Agriculture Secretary Tom Vilsack planted a tree to announce the reopening of the U.S. Department of Agriculture’s (USDA) People’s Garden Initiative. People’s Gardens across the country will grow fresh, healthy food and support resilient, local food systems; teach people how to garden using conservation practices; nurture habitat for pollinators and wildlife and create greenspace for neighbors. The garden at USDA headquarters in Washington, D.C. will be joined by 17 flagship gardens located in urban communities nationwide, including Cleveland, Ohio.
“The simple act of planting a garden can have big impacts — from building a more diversified and resilient local food system to empowering communities to come together around healthy food access, climate change, and equity,” said Secretary Vilsack, who unveiled the upgraded garden flanking the National Mall. “We’re committed to our priorities, and we are leading by example.”

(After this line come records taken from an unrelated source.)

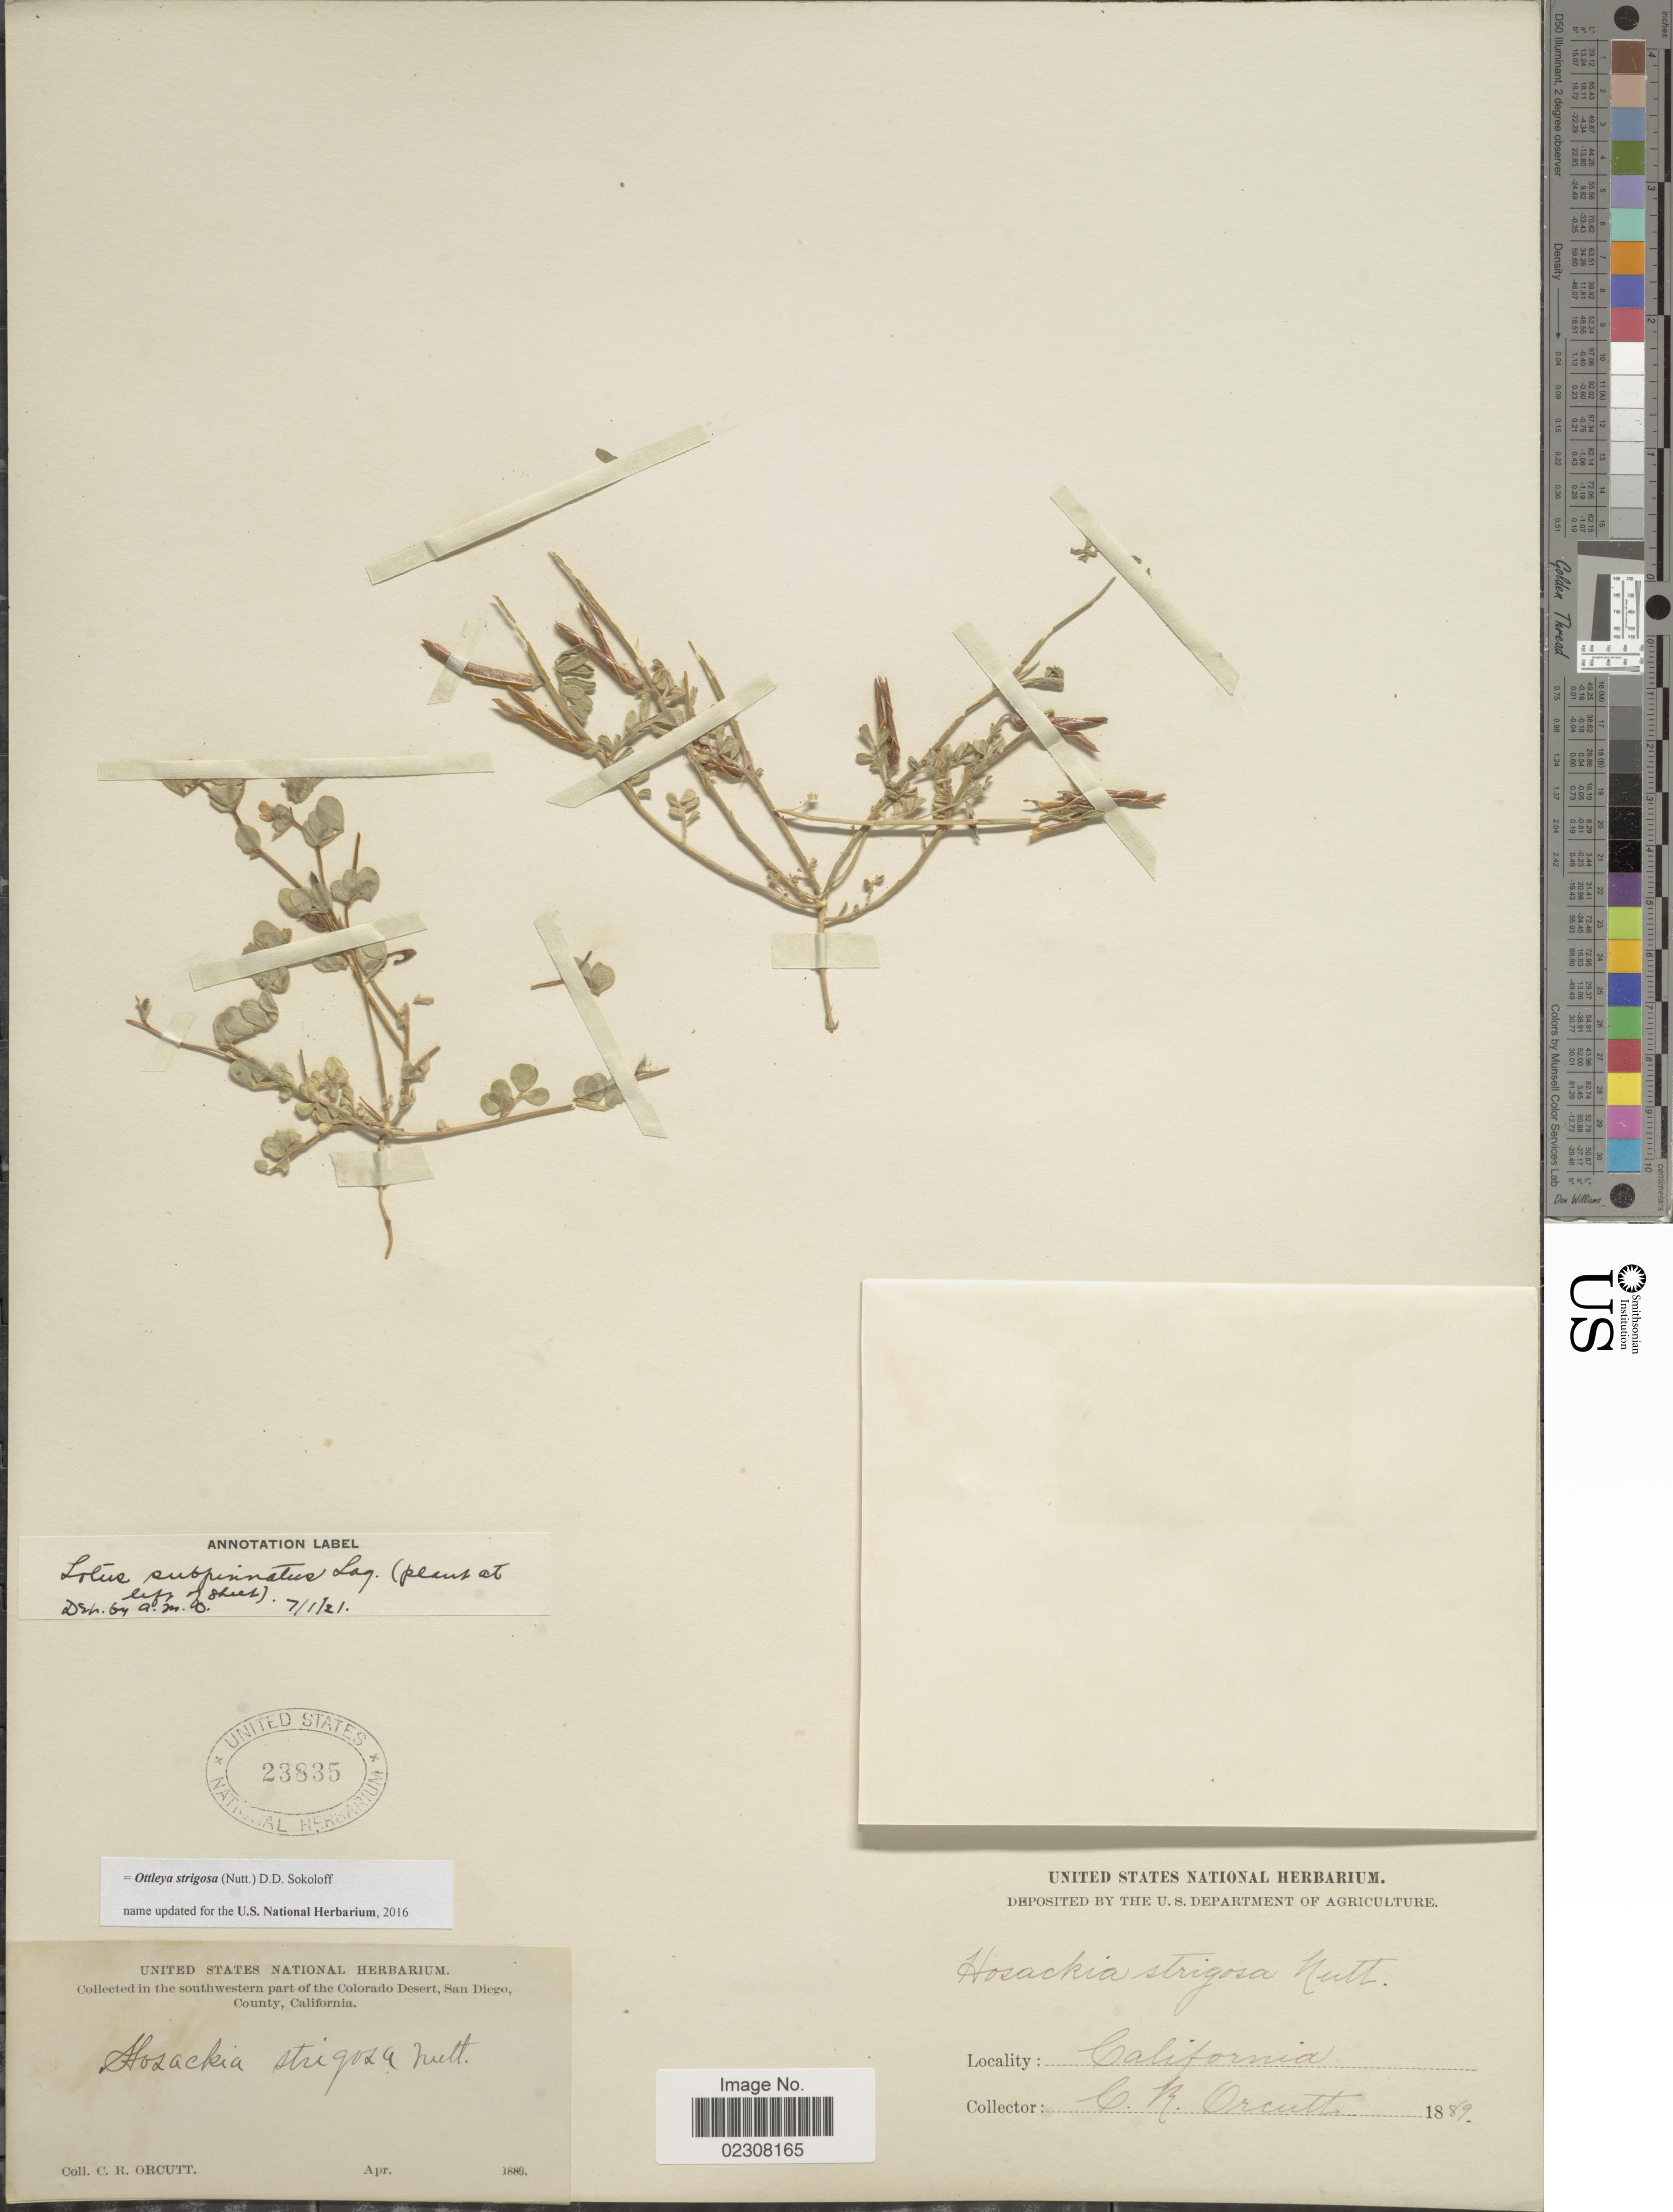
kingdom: Plantae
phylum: Tracheophyta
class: Magnoliopsida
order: Fabales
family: Fabaceae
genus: Ottleya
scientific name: Ottleya strigosa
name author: (Nutt.) D.D. Sokoloff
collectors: C. R. Orcutt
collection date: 1889-04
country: United States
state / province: California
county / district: San Diego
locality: Southwestern part of the Colorado Desert, San Diego County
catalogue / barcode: US 23835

School gardens, community gardens, urban farms, and small-scale agriculture projects in rural and urban areas can be recognized as a “People’s Garden” if they:
• Benefit the community by providing food, green space, wildlife habitat, education space.
• Are a collaborative effort. This can include groups working together with USDA agencies, food banks, Girl Scouts, Master Gardeners, conservation districts, etc.
• Incorporate conservation management practices, such as using native plant species, rain barrels, integrated pest management, xeriscaping.
• Educate the public about sustainable gardening practices and the importance of local, diverse, and resilient food systems providing healthy food for the community.
• USDA plans to expand the initiative to other communities later this year, including Cleveland. More information about the People’s Garden in Cleveland will be available in the coming months.
• To watch these gardens grow, visit our People’s Garden Webpage or follow the hashtag #PeoplesGarden on USDA’s social media channels.
USDA originally launched the People’s Garden Initiative in 2009. It’s named for the “People’s Department,” former President Abraham Lincoln’s nickname for USDA, which was established during his presidency in 1862.